“And
I will worship him by eating bananas!”
--Allen
Ginsberg
You
would have thought that the guy that wrote the legendary poem Howl
(“I saw the best minds of my
generation...”) and who (along with Jack Kerouac) personified what
was perhaps the most important cultural movement in 1950s America
would have felt some satisfaction in a life well lived. But Allen
Ginsberg, Beatnik genius, was a mess of confusion and anxiety when
JFK's New Frontier era began. A born traveler, though always a poet
of limited means, Ginsberg's insatiable curiosity for life would take
him across the world. Deborah Baker's A Blue Hand
is the wonderful story of Ginsberg's sixteen months spent in India in
1961-2. Told in non-linear fashion, the story shifts often, like a
moth zigzagging towards a light source, jumping between Ginsberg and
Peter Orlovsky's rendezvous with Joanne Kyger and Gary Snyder (Jack's
hero Jahpy Rhyder in The Dharma Bums),
Allen's camaraderie
with Calcutta's coffeehouse poets, his desperate search for a guru in
Benares, and being stoned out of his mind at the funeral pyres, then
rewinding to his teen years, New York, the scene in San Francisco,
friends like Kerouac, William Burroughs and Gregory Corso and a femme
fatale named Hope Savage flitting into the narrative, backwards and
forwards and back again, much like the mind might reconstruct
existence on a sleepless night wondering how it all came together,
this seemingly random chain of events that is called life.
Ginsberg's
spiritual quest begins with his famous Blake vision in 1948.
Twenty-two years old, confused by his homosexuality and whether or
not he should dedicate his life to poetry or follow the American Way
and occupy a real job, he experiences an auditory hallucination of
William Blake's voice narrating his poem “Ah Sunflower!” He
realizes then that “a poem might open the door to the cosmos” but
also that the flip side of a mystical experience is paranoid
delusion. Nevertheless, he decides to “never forget, never renege,
never deny the sense sublime.”
Thus
years later the trip to India. And “tripping” for Ginsberg is a
loaded word. It involves drugs: pot, of course, mescaline in Mexico,
ayahuasca in Peru, and Allen is conversant with Tim Leary on the
social revolution they might engineer with LSD. But tripping for
Allen was also the clumsy pratfalls of looking for meaning in foreign
lands when one tires of the empty promises of home. Ginsberg was
neither the first, nor certainly the last, Westerner coming to India
assuming its exotic traditions was the answer to existential dilemmas.
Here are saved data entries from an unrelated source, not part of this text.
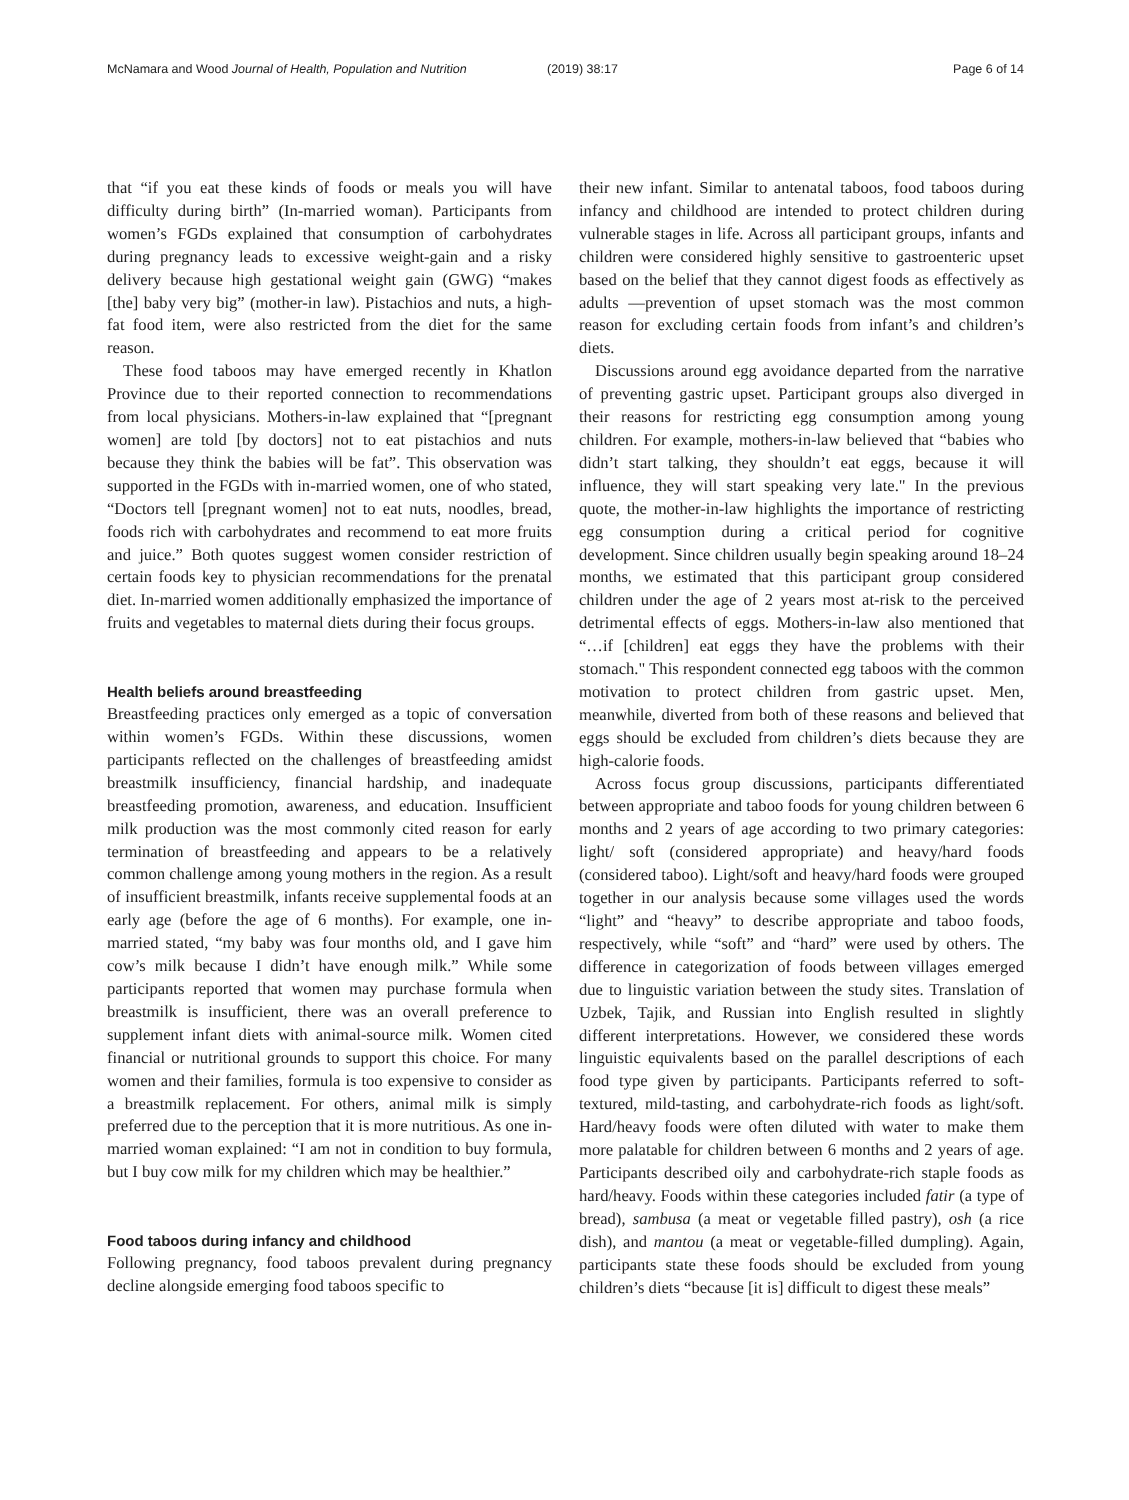McNamara and Wood Journal of Health, Population and Nutrition (2019) 38:17 Page 6 of 14
that “if you eat these kinds of foods or meals you will have difficulty during birth” (In-married woman). Participants from women’s FGDs explained that consumption of carbohydrates during pregnancy leads to excessive weight-gain and a risky delivery because high gestational weight gain (GWG) “makes [the] baby very big” (mother-in law). Pistachios and nuts, a high-fat food item, were also restricted from the diet for the same reason.
These food taboos may have emerged recently in Khatlon Province due to their reported connection to recommendations from local physicians. Mothers-in-law explained that “[pregnant women] are told [by doctors] not to eat pistachios and nuts because they think the babies will be fat”. This observation was supported in the FGDs with in-married women, one of who stated, “Doctors tell [pregnant women] not to eat nuts, noodles, bread, foods rich with carbohydrates and recommend to eat more fruits and juice.” Both quotes suggest women consider restriction of certain foods key to physician recommendations for the prenatal diet. In-married women additionally emphasized the importance of fruits and vegetables to maternal diets during their focus groups.
Health beliefs around breastfeeding
Breastfeeding practices only emerged as a topic of conversation within women’s FGDs. Within these discussions, women participants reflected on the challenges of breastfeeding amidst breastmilk insufficiency, financial hardship, and inadequate breastfeeding promotion, awareness, and education. Insufficient milk production was the most commonly cited reason for early termination of breastfeeding and appears to be a relatively common challenge among young mothers in the region. As a result of insufficient breastmilk, infants receive supplemental foods at an early age (before the age of 6 months). For example, one in-married stated, “my baby was four months old, and I gave him cow’s milk because I didn’t have enough milk.” While some participants reported that women may purchase formula when breastmilk is insufficient, there was an overall preference to supplement infant diets with animal-source milk. Women cited financial or nutritional grounds to support this choice. For many women and their families, formula is too expensive to consider as a breastmilk replacement. For others, animal milk is simply preferred due to the perception that it is more nutritious. As one in-married woman explained: “I am not in condition to buy formula, but I buy cow milk for my children which may be healthier.”
Food taboos during infancy and childhood
Following pregnancy, food taboos prevalent during pregnancy decline alongside emerging food taboos specific to
their new infant. Similar to antenatal taboos, food taboos during infancy and childhood are intended to protect children during vulnerable stages in life. Across all participant groups, infants and children were considered highly sensitive to gastroenteric upset based on the belief that they cannot digest foods as effectively as adults —prevention of upset stomach was the most common reason for excluding certain foods from infant’s and children’s diets.
Discussions around egg avoidance departed from the narrative of preventing gastric upset. Participant groups also diverged in their reasons for restricting egg consumption among young children. For example, mothers-in-law believed that “babies who didn’t start talking, they shouldn’t eat eggs, because it will influence, they will start speaking very late." In the previous quote, the mother-in-law highlights the importance of restricting egg consumption during a critical period for cognitive development. Since children usually begin speaking around 18–24 months, we estimated that this participant group considered children under the age of 2 years most at-risk to the perceived detrimental effects of eggs. Mothers-in-law also mentioned that “…if [children] eat eggs they have the problems with their stomach." This respondent connected egg taboos with the common motivation to protect children from gastric upset. Men, meanwhile, diverted from both of these reasons and believed that eggs should be excluded from children’s diets because they are high-calorie foods.
Across focus group discussions, participants differentiated between appropriate and taboo foods for young children between 6 months and 2 years of age according to two primary categories: light/ soft (considered appropriate) and heavy/hard foods (considered taboo). Light/soft and heavy/hard foods were grouped together in our analysis because some villages used the words “light” and “heavy” to describe appropriate and taboo foods, respectively, while “soft” and “hard” were used by others. The difference in categorization of foods between villages emerged due to linguistic variation between the study sites. Translation of Uzbek, Tajik, and Russian into English resulted in slightly different interpretations. However, we considered these words linguistic equivalents based on the parallel descriptions of each food type given by participants. Participants referred to soft-textured, mild-tasting, and carbohydrate-rich foods as light/soft. Hard/heavy foods were often diluted with water to make them more palatable for children between 6 months and 2 years of age. Participants described oily and carbohydrate-rich staple foods as hard/heavy. Foods within these categories included fatir (a type of bread), sambusa (a meat or vegetable filled pastry), osh (a rice dish), and mantou (a meat or vegetable-filled dumpling). Again, participants state these foods should be excluded from young children’s diets “because [it is] difficult to digest these meals”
After more than a year abroad and no closer to replicating the
sublimity of his Blakean vision, Allen is devastated. There is no
guru who can nurture in Ginsberg some guidance to a higher
enlightened state. Drugs have become “a blind alley” and anyway
his friend Gary Snyder, an ascetic disciplined in meditation and koan
study, often chastises Allen for even considering drugs could be the
means for a breakthrough satori.
“Don't
you want to study Zen and lose your ego?” Gary Snyder asked his
wife, Joanne Kyger, who famously answered, “What! After all this
struggle to obtain one?” This conundrum of mind-body
balance-of-power affects many travelers to India, including Allen.
However, while worrying and wondering what effect ego might have on
mystical truths, Ginsberg finally learns that while he might never
rein control over visionary powers, he nevertheless concludes being stuck as Allen
Ginsberg isn't the worst. The purpose of the journey evolves-- India is
not epiphany or new poetry, so much as acceptance of self, that is a
gay, spiritual, sensitive, charismatic, questing, uniquely original
Jewish American poet whose words have made many of us feel a little
less lonely. Why embrace the Indian deities when William Blake might
be his saint? An Indian sadhu tells Allen how he “had spent thirty
years waiting for Krishna to appear to him, only to realize himself
that it was not Krishna he sought, but the love he inspired.”
And
that is the thing about Ginsberg: it is love, self-love, yes,
everyone needs that, but more importantly brotherly love, love of
Man, true, gentle love-- certainly more than Kerouac or the other
Beats, and most other poets, who in trying to interpret God in verse,
end up careless of others' feelings. For all his friends' emotional
abuse and failure to reciprocate kindness, Allen is always there to
give. That quality of goodness becomes evident in his friendships
with the Calcutta coffeehouse poets, one of whom he helps leave India
for America for a fellowship and whose life is thus transformed. At
the heart of the Beats' stormy plans for poetry, revolution, and
life, Ginsberg is the center of it all, the guiding light. He is nervous,
silly, impressionable, high-strung but also reflective, empathetic,
brave and strong, one of those artists who is wise enough to understand the monumental consequences of giving himself wholly over to poetry and does so
anyway. We often travel to lose ourselves, to be free (as Thoreau
wrote: “to reveal our truest self”) but in the end, coming home,
we occasionally realize we were never quite so lost in the first place.